In a report which lays out fourteen risk management principles for electronic banking, the Basel Committee on Banking Supervision says the rapid development of e-banking capabilities carries risks as well as benefits. The Committee cites the unprecedented speed of change related to technological and customer service innovation, the ubiquitous and global nature of open electronic networks, the integration of e-banking applications with legacy computer systems and the increasing dependence of banks on third party IT suppliers.

The Committee notes that these characteristics increase and modify some of the traditional risks associated with banking activities, in particular strategic, operational, legal and reputational risks.

The Basel Committee says it is "incumbent" upon the boards of directors and banks' senior management to take steps to ensure that their institutions have reviewed and modified their existing risk management policies and processes to cover their current or planned e-banking activities. The Committee also believes that the integration of e-banking applications with legacy systems implies an integrated risk management approach for all banking activities of a banking institution.

In some areas, the guidelines reflect established practice; in others, such as the management of outsourcing relationships, security controls and legal and reputational risk management, fresh attempts have been made to address the implications of the Internet distribution channel.

Effective management oversight is expected to include the development and maintenance of a security control infrastructure that properly safeguards e-banking systems and data from both internal and external threats. It also should include a comprehensive process for managing risks associated with increased complexity of and increasing reliance on outsourcing relationships and third-party dependencies to perform critical e-banking functions, says the BIS.

Security measures should include establishing appropriate authorisation privileges and authentication measures, logical and physical access controls, adequate infrastructure security to maintain appropriate boundaries and restrictions on both internal and external user activities and data integrity of transactions, records and information.
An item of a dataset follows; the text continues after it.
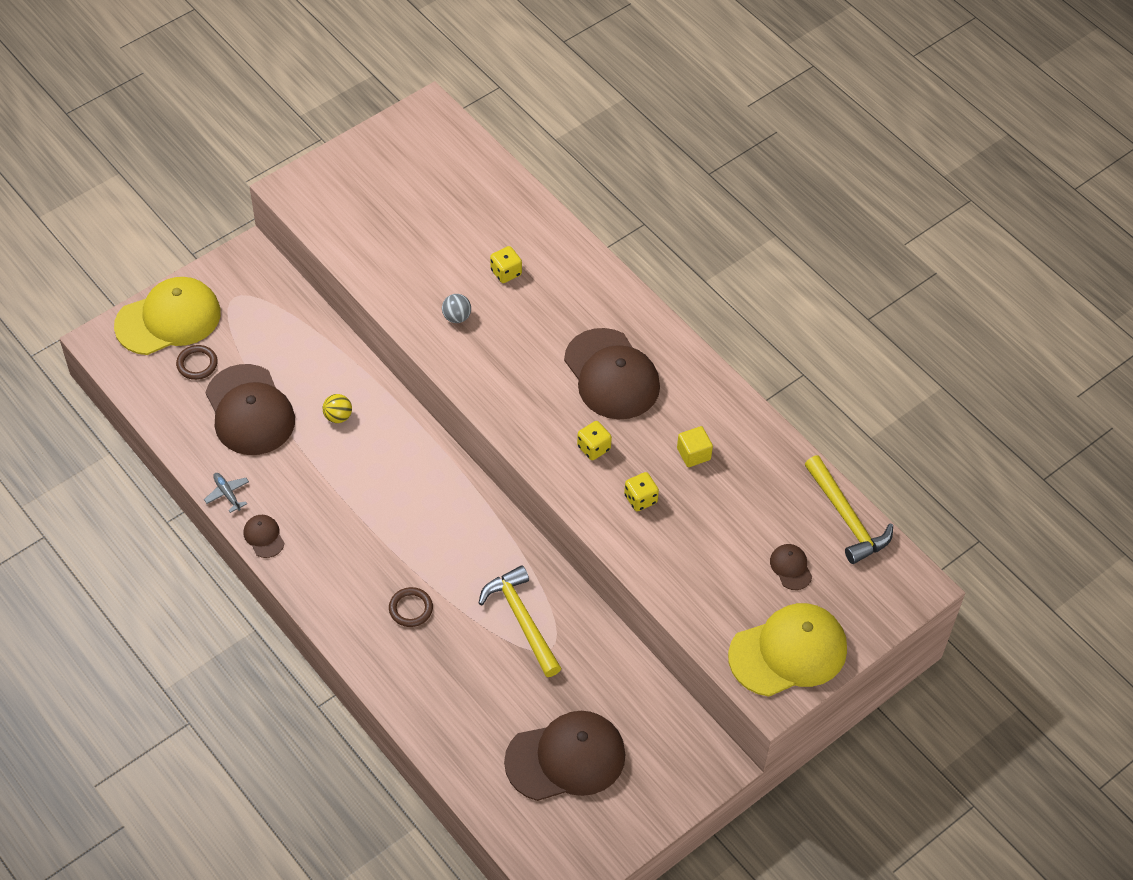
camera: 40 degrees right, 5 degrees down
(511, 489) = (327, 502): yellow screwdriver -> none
In addition, the existence of clear audit trails for all e-banking transactions should be ensured and measures implemented to preserve confidentiality of customer data.

To protect banks against business, legal and reputation risk, e-banking services must be delivered on a consistent and timely basis in accordance with high customer expectations for constant and rapid availability and potentially high transaction demand states the BIS.

"The bank must have the ability to deliver e-banking services to all end-users and be able to maintain such availability in all circumstances," states the report. "To meet customers' expectations, banks should therefore have effective capacity, business continuity and contingency planning."

Effective incident response mechanisms are "critical" to minimise operational, legal and reputational risks arising from unexpected events, including internal and external attacks, that may affect the provision of e-banking systems and services, states the BIS.

Banks should also develop appropriate incident response plans, including communication strategies, that ensure business continuity, control reputation risk and limit liability associated with disruptions in their e-banking services, the report concludes.